Dans le reste du monde, là encore il est tout aussi difficile de faire preuve d’optimisme. L’économie des « émergents » est en berne, depuis la Russie jusqu’au Brésil (aussi dans une très mauvaise passe politique), en passant par l’Inde ou la Chine qui marque franchement le pas, à tel point, d’ailleurs, que les prix du fret maritime se sont effondrés, et qu’on trouve maintenant des tankers à 1$ pièce (ou quasiment)…
Difficile aussi d’oublier les tensions montantes entre l’Arabie Saoudite et les États-Unis. Ou de passer sous silence les tensions entre la Russie et les États-Unis. Ou de négliger les tensions entre la Chine et les États-Unis. La guerre étant généralement le prolongement politique des crises économiques et politiques, on est d’ailleurs en droit de s’inquiéter de la bonne santé américaine. Du reste, les pronostics en termes de candidats à la prochaine présidence laissent songeur…
En Europe, le Brexit ou n’importe quelle réplique équivalente d’un autre État membre de l’Union peut très bien déboucher sur une panique boursière ou sur n’importe quelle suite d’événements tragiques.

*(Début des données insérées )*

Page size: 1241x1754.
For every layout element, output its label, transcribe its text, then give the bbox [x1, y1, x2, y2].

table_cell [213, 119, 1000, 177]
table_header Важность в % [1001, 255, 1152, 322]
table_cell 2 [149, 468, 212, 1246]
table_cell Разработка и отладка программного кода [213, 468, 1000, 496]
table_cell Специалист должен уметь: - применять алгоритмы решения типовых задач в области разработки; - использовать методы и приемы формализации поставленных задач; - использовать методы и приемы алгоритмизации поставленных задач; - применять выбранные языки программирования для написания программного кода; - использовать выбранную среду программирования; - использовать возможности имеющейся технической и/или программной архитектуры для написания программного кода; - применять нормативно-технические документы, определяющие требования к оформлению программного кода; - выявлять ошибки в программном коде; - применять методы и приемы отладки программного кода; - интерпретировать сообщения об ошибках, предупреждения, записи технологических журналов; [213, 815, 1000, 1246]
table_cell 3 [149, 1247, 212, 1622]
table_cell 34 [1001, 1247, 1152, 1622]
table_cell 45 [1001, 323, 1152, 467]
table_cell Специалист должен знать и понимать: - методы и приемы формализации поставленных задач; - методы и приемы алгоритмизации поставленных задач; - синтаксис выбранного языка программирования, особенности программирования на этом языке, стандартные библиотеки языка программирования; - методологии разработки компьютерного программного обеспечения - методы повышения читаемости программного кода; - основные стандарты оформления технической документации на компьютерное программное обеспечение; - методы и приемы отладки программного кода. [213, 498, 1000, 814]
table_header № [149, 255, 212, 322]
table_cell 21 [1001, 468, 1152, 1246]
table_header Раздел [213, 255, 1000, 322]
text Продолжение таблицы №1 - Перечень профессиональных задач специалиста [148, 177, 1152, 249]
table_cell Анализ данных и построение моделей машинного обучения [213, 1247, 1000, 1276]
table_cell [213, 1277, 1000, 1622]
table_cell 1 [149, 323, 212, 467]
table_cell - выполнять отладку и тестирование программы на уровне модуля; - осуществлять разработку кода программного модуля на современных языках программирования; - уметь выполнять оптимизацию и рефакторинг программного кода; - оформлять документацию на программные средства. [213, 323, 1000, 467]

Pendant ce temps, les observateurs sérieux auront noté que les prix de l’or, de l’argent et même du Bitcoin sont en hausse, ce qui pourrait constituer un signe assez clair que les investisseurs un peu avisés commencent à redouter quelques soucis sur les monnaies fiat. Du reste, les manœuvres récentes de la Chine sur le métal précieux et les aveux de manipulations des cours de l’or au fixing de Londres ont sans doute nettement aidé, mais, plus généralement, en observant les banques centrales s’agiter pour créer de l’inflation sans y parvenir, tout le monde aura compris qu’à force d’essayer, elles risquent bien d’en avoir un bon coup, mais bien trop et sans plus pouvoir la contrôler ensuite…
Alors oui, effectivement, le système financier mondial a, sans discuter, montré une résilience assez extraordinaire jusqu’à présent. Mais ceci peut-il tenir ? Ceci peut-il tenir longtemps ? Ceci peut-il tenir suffisamment longtemps pour un retour à une situation stable avec croissance, capitaux bien investis, taux d’intérêts positifs, inflation très maîtrisée et dettes apurées ?
Au vu du tableau brossé précédemment, on est en droit de douter.